Tuesday, March 15, 2011

Gates, USAID, World Bank Invest $50 Million to Save At-Risk Mothers

Gates, USAID, World Bank Invest $50 Million to Save At-Risk Mothers

http://www.fastcompany.com/1737176/g...t-risk-mothers

In Africa, pregnant women are 135 times more likely to die during childbirth than their counterparts in developed Western economies. That's a statistic that a new $50 million initiative focusing on maternal health and medical innovation for women is looking to change.

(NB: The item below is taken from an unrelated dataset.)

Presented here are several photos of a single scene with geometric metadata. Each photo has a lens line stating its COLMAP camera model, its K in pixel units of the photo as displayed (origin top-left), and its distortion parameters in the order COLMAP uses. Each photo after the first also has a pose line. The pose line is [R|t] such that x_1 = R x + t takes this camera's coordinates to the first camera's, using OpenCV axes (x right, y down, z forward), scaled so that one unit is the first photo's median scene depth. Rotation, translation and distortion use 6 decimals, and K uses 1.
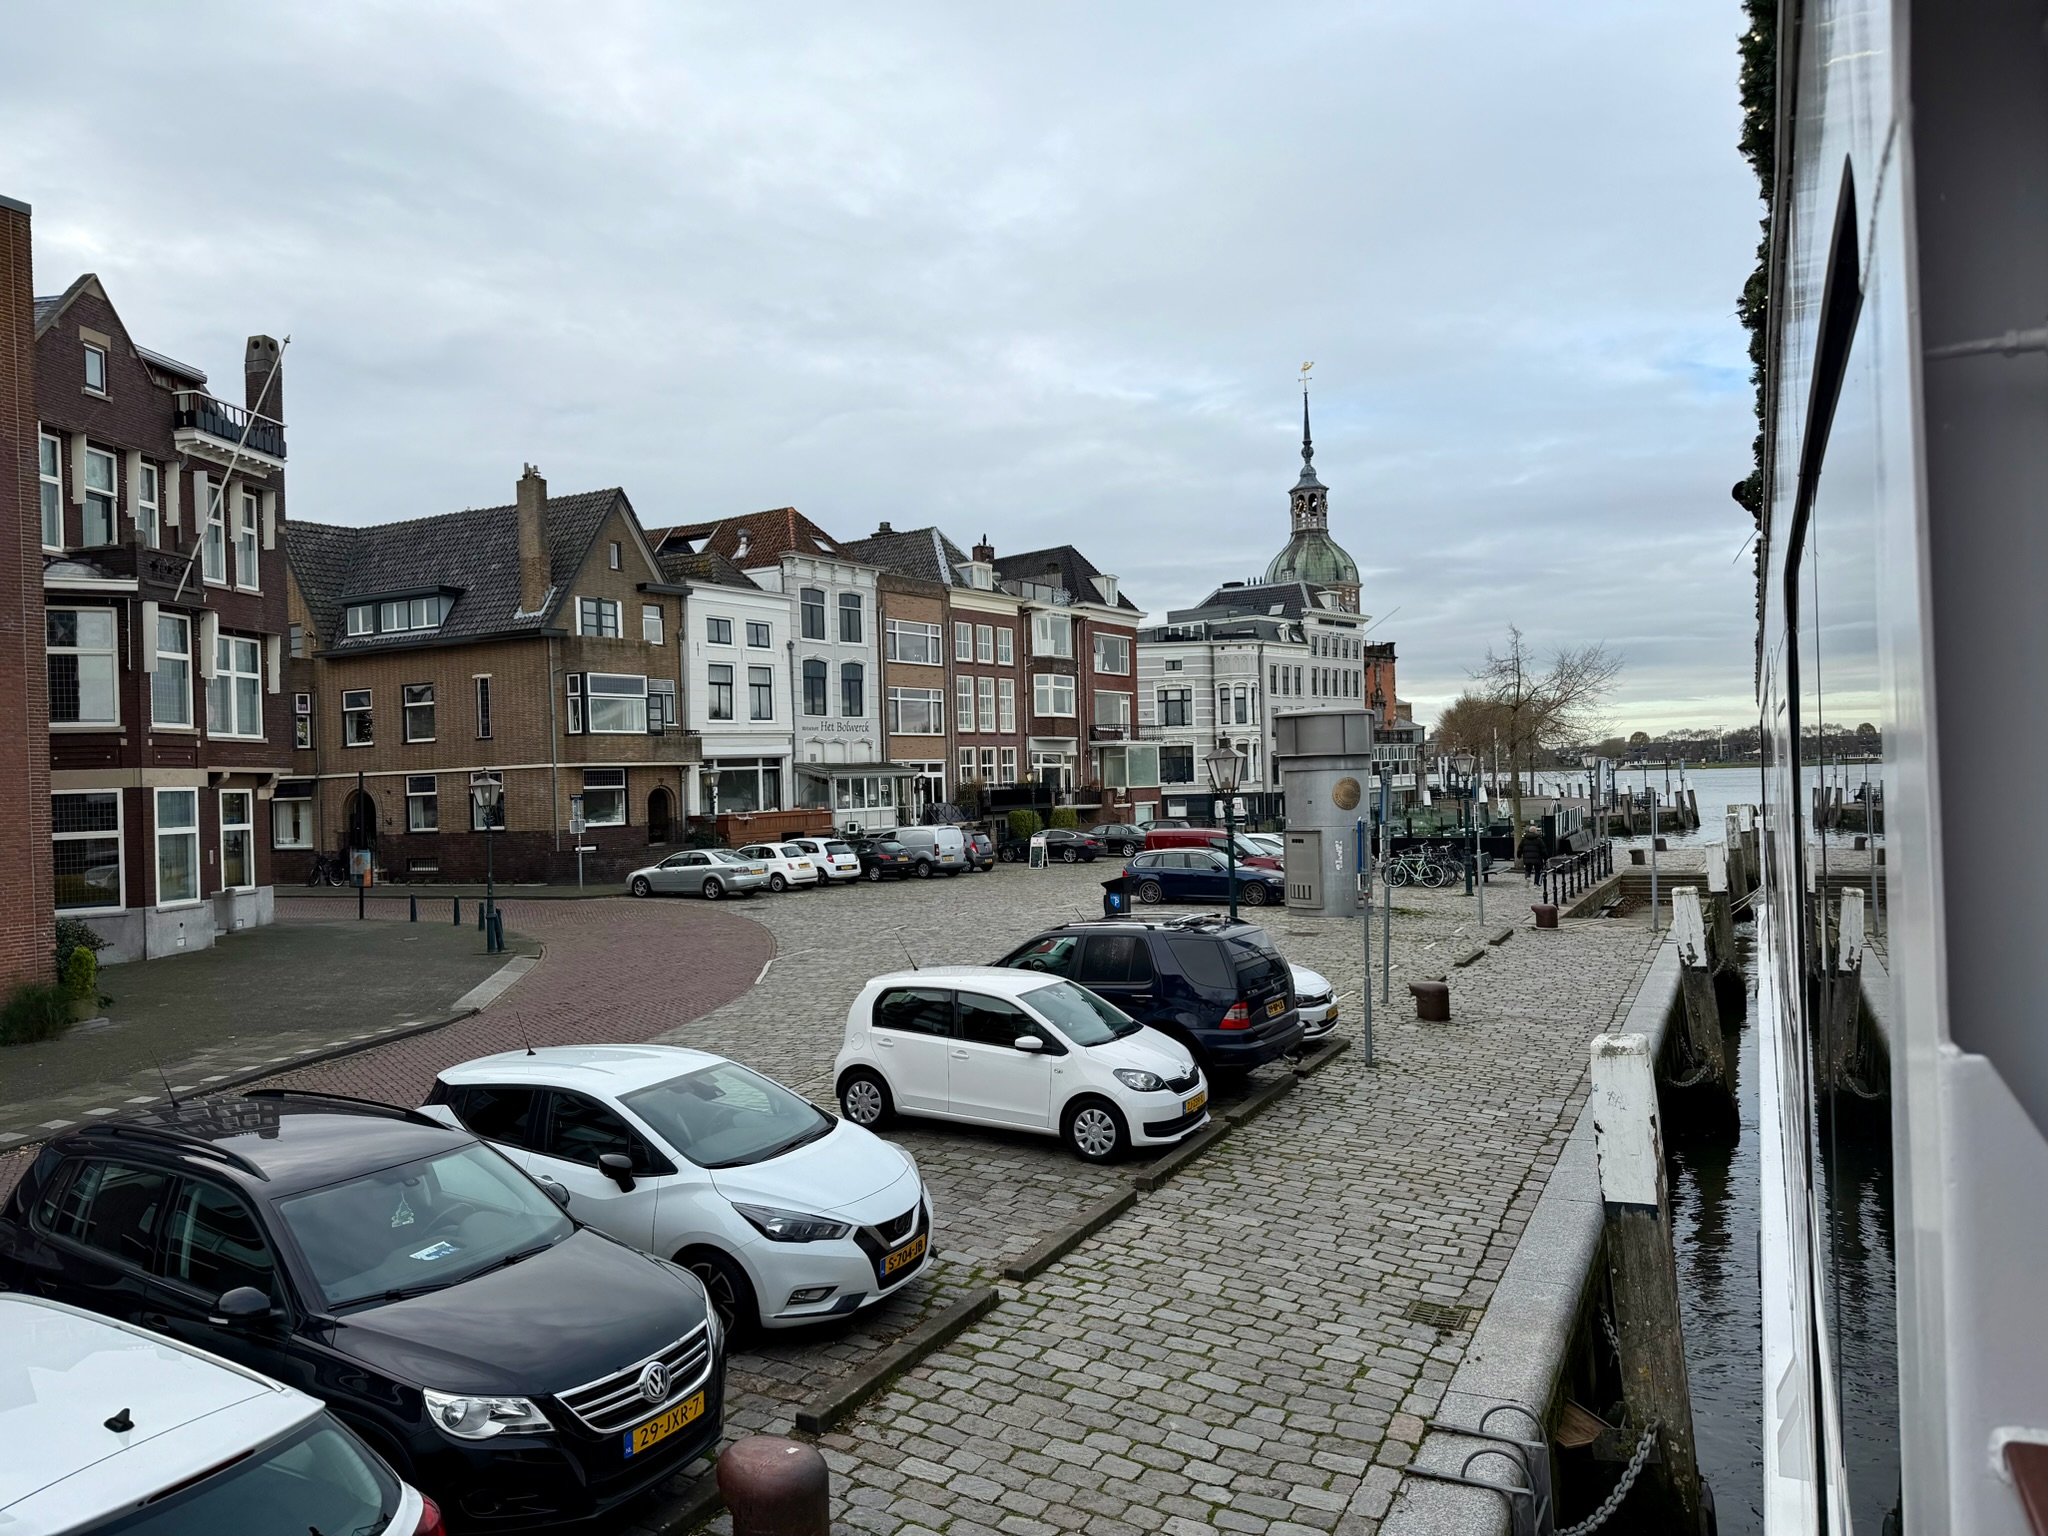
lens RADIAL K [[1432.4, 0, 1024.0], [0, 1432.4, 768.0], [0, 0, 1]] dist [-0.001244, -0.001398]
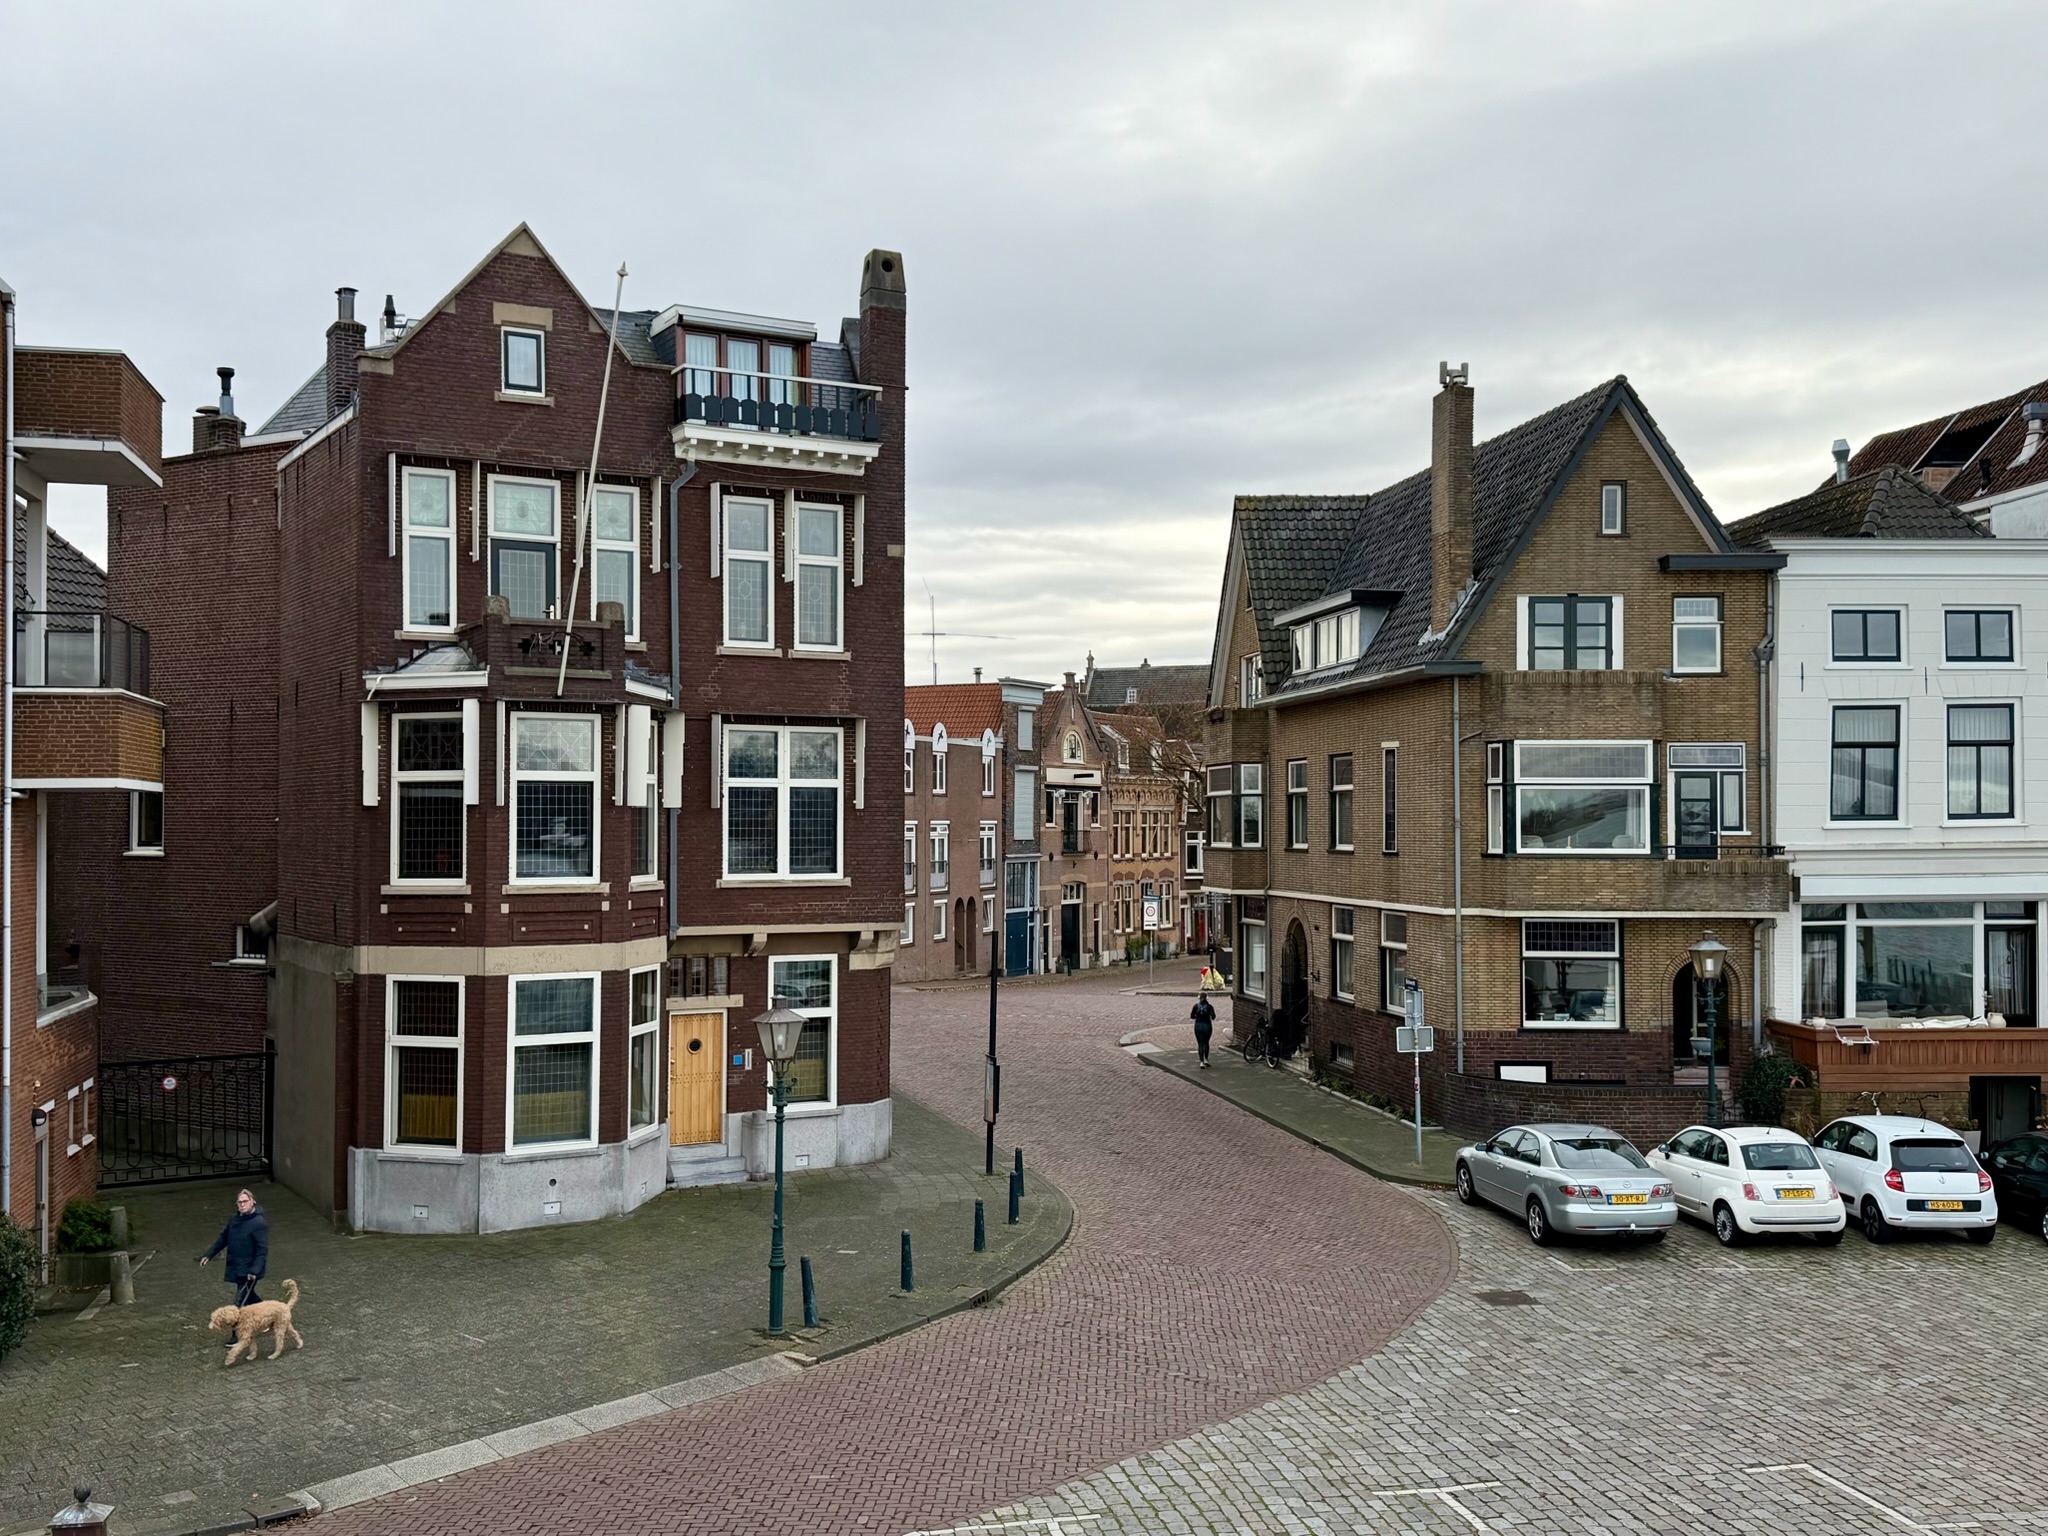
lens RADIAL K [[2034.0, 0, 1021.8], [0, 2034.0, 790.8], [0, 0, 1]] dist [0.225714, -0.496989]
pose [[0.583638, 0.015728, -0.811862, 0.207496], [-0.006990, 0.999873, 0.014345, -0.057555], [0.811984, -0.002698, 0.583673, 0.406084]]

Saving Lives at Birth: A Grand Challenge for Development was launched yesterday by the Bill and Melinda Gates Foundation, the World Bank, USAID, and others. The program will seek out and fund budding innovations in maternal health around the world--innovations that save mothers and their babies in hard-to-reach, remote places.

Over the next five years, the initiative will invest $50 million dollars in sustainable, potentially high-growth enterprises. The types of advances the challenge hopes to fund include simpler or portable technologies for newborn resuscitation, feeding, warming; using new technologies to to improve healthcare delivery in rural areas; and using mass communication programs to help women better understand what services they need and how they can get them.

"To make advances in maternal and newborn health, our real opportunity lies in harnessing the power of innovation--scientific, technological, and behavioral--to build a continuum of invention from bench to bush," said USAID Administrator Rajiv Shah. "Innovations in products and the platforms we use to deliver them will allow us to expand our reach to women who will likely never set foot inside a hospital."

Innovation has emerged as a central theme for USAID in recent months, in line with President Obama's emphasis on innovation since his State of the Union address. Last October, USAID announced the groundbreaking Development Innovation Ventures, meant to identify and invest in "high-risk, high-return projects with scalable social outcomes. Saving Lives at Birth is one of the first sector-specific initiatives since that announcement was made.

"This new initiative is a great opportunity to bring more innovation to our shared goal of saving more mothers and babies in the poorest countries," said Tamar Manuelyan Atinc, World Bank Vice President for Human Development. "Our aim will be to leverage these pilots and take promising innovations to scale in order to make a real difference in poor people's lives. This requires working in close partnership with governments and national stakeholders."

Model and maternal health champion Christy Turlington is also on board, adding some celebrity glow. "Confidence, generosity, respect=empowerment. Empowerment is every woman's birth right," Turlington tweeted yesterday.